We have read the other posts on the theme of trackers but can't find anything that deals with our query specifically.

We have a tracker mortgage. one of the terms of the mortgage is that any amouont paid in excess can be later withdrawn without penalty.

we regularly pay lump sums in. We also reduced the term of our mortgage from 35 years to 19 years.

However, we now recognise the value in having a tracker and are considering lengthening the term again. This means that we could have the tracker for longer thus the money we have put in, in excess of the required repayment, could be withdrawn and used towards the purchase of a new house at the tracker rate. 

Do you think this makes sense? any comments or suggestions would be appreciated
W


----------



## serotoninsid (6 Jul 2011)

Makes sense - but I would imagine you would have serious resistance from your lender to extend the mortgage term once more?


----------



## LDFerguson (6 Jul 2011)

A lot depends on whether you formally reduced the term of your mortgage to 19 years, i.e. signed a form saying "New Expiry Date May 2030" or whatever, or if you simply increased your monthly repayments, which had the effect of reducing your term.  Although the two have an identical effect, the former is a change to the original contract, so the lender can refuse a change back, while the latter can be stopped at any time.  

Your idea about using the overpayments to fund another house purchase only works assuming that you're keeping the original house as the security.


----------



## Rasher (6 Jul 2011)

It is possible to do it. I am after extending the term on an investment mortgage from 12 years to 17 years.The mortgage was an interest only tracker which is just after changing to capital and interest payments. Surprisingly, I didnt even look for this option from the bank but they offered it to me.Even though the mortgage is now over 17 years, it will remain on the tracker rate for that term.

Rasher.


----------



## Wonderer (7 Jul 2011)

LDFerguson said:


> A lot depends on whether you formally reduced the term of your mortgage to 19 years, i.e. signed a form saying "New Expiry Date May 2030" or whatever, or if you simply increased your monthly repayments, which had the effect of reducing your term.

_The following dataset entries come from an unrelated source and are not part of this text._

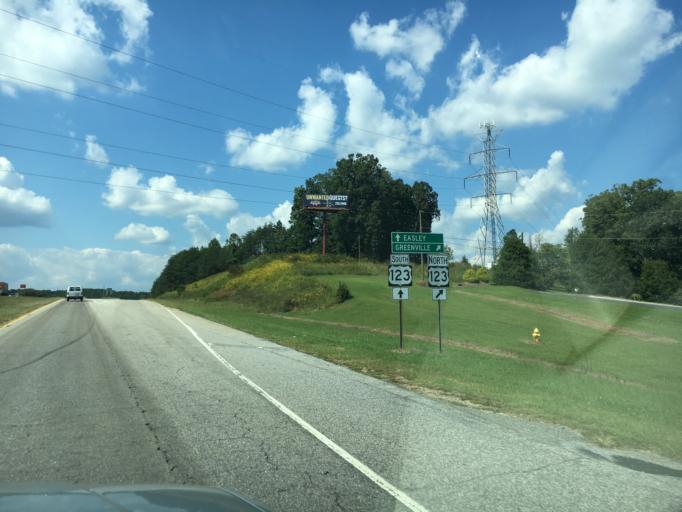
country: US
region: South Carolina
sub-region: Anderson County
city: Powdersville
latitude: 34.8237
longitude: -82.5244
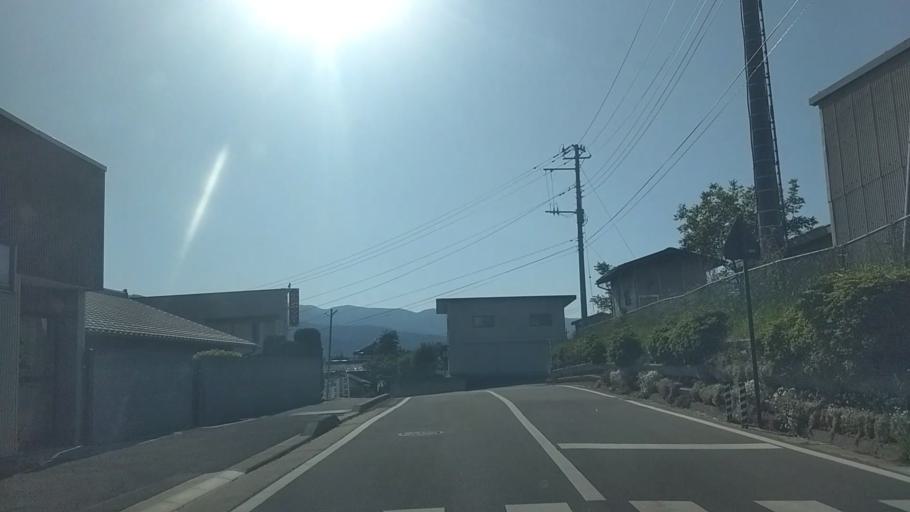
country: JP
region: Nagano
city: Chino
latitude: 35.8638
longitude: 138.3151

Although the two have an identical effect, the former is a change to the original contract, so the lender can refuse a change back, while the latter can be stopped at any time.
> 
> Your idea about using the overpayments to fund another house purchase only works assuming that you're keeping the original house as the security.


 

Thanks a million for the feedback.   Really appreciated.  Just in terms of what you saying we'd need to keep the other house....

If we withdraw the money we are entitled to, lets say 100,000.  Use that to buy a new house.   Borrow whatever extra we need on a new mortgage.  Sell the old house.  If we still owe money on that, then at least it'll still be on a tracker rate and therefore better than borrowing the entirety on a new rate?

Does that make sense??   I just dont have anyone to run these ideas by!!!

Thanks a million!
C


----------



## 44brendan (7 Jul 2011)

If you are now tied in to a formal contract on the new term this is unlikely to work. No Bank/institution will willingly extend the term of a tracker mortgage as they are losing money on them.
In my view your first task is to contact your Bank. Establish exactly what your current position is and whether there are options available to you. Only then will you be in a position to make an ultimate decision.


----------



## homeowner (7 Jul 2011)

Wonderer said:


> If we withdraw the money we are entitled to, lets say 100,000. Use that to buy a new house. Borrow whatever extra we need on a new mortgage. Sell the old house. If we still owe money on that, then at least it'll still be on a tracker rate and therefore better than borrowing the entirety on a new rate?
> 
> Does that make sense?? I just dont have anyone to run these ideas by!!!


 
I dont think any bank these days will give you a mortgage while you still have an outstanding mortgage on another property.


----------



## Wonderer (14 Jul 2011)

*thanks*

That's great guys. thanks for all the advice. Well done, Rasher. Will keep checking this post to see what others think


----------



## Booter (18 Jul 2011)

Rasher said:


> It is possible to do it. I am after extending the term on an investment mortgage from 12 years to 17 years.The mortgage was an interest only tracker which is just after changing to capital and interest payments. Surprisingly, I didnt even look for this option from the bank but they offered it to me.Even though the mortgage is now over 17 years, it will remain on the tracker rate for that term.
> 
> Rasher.



Which bank was that, Rasher?


----------



## koscienly (8 Sep 2011)

Is it possible where you may own 2 properties with say 18 years left to pay that the bank will extend the mortgage out to 30 years to assist with the repayments?


----------